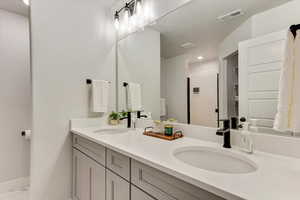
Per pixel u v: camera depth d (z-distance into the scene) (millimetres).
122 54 2018
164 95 1557
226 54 1121
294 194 499
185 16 1372
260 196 486
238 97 1053
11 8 1972
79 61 1790
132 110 1874
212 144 1096
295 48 805
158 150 948
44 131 1574
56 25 1654
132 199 922
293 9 828
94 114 1881
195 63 1311
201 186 583
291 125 808
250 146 904
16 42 2068
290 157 829
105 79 1979
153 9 1656
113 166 1085
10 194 1888
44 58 1582
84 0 1845
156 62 1630
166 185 735
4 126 1984
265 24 935
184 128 1354
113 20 2064
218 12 1168
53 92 1625
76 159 1634
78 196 1580
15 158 2041
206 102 1233
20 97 2088
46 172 1581
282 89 835
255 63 977
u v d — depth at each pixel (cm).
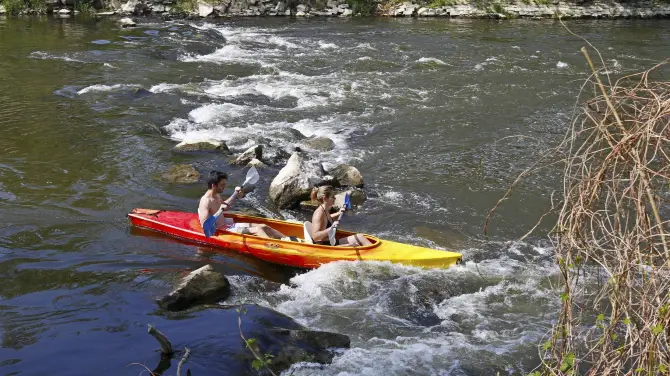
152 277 784
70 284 762
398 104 1605
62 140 1272
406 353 666
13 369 592
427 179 1159
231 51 2159
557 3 3123
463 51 2217
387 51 2206
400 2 3112
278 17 2964
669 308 352
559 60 2100
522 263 867
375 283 802
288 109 1548
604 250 384
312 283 803
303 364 625
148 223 921
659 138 347
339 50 2216
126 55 2000
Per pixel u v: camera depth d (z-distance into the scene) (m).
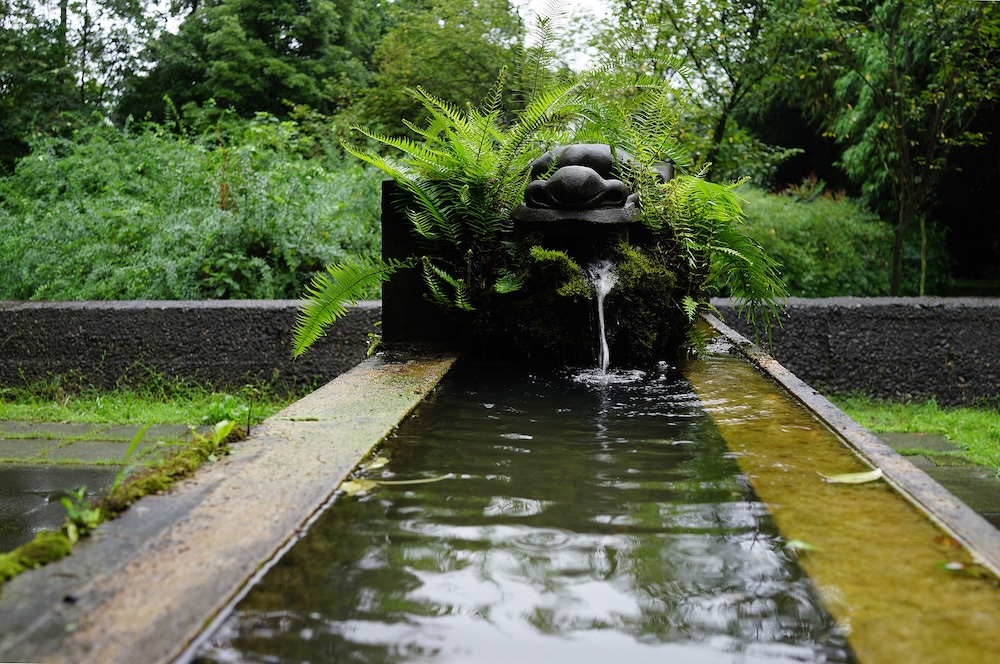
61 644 1.24
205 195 8.88
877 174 13.87
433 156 4.71
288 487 2.07
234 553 1.62
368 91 12.84
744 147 10.28
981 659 1.25
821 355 6.43
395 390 3.55
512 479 2.28
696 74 9.57
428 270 4.77
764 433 2.84
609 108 5.20
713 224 4.69
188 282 7.89
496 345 4.64
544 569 1.64
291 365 6.63
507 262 4.65
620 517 1.95
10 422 5.73
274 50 20.48
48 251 8.55
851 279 13.09
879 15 10.66
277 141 10.59
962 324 6.30
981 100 10.46
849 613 1.41
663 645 1.33
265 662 1.26
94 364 6.68
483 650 1.31
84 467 4.54
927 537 1.78
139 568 1.53
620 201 4.45
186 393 6.60
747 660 1.29
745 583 1.56
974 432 5.37
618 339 4.48
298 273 8.33
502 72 5.46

________

Prompt:
Output exactly the stretch of the listing that begins at the line containing "78 196 1580" and ends at the line containing "303 364 625", both kept. Omit pictures and everything else.

Solution to this exercise:
78 196 1580
15 158 2041
206 102 1233
20 97 2088
46 172 1581
282 89 835
255 63 977
u v d — depth at each pixel (cm).
152 277 784
70 284 762
398 104 1605
62 140 1272
406 353 666
13 369 592
427 179 1159
231 51 2159
557 3 3123
463 51 2217
387 51 2206
400 2 3112
278 17 2964
669 308 352
559 60 2100
522 263 867
375 283 802
288 109 1548
604 250 384
312 283 803
303 364 625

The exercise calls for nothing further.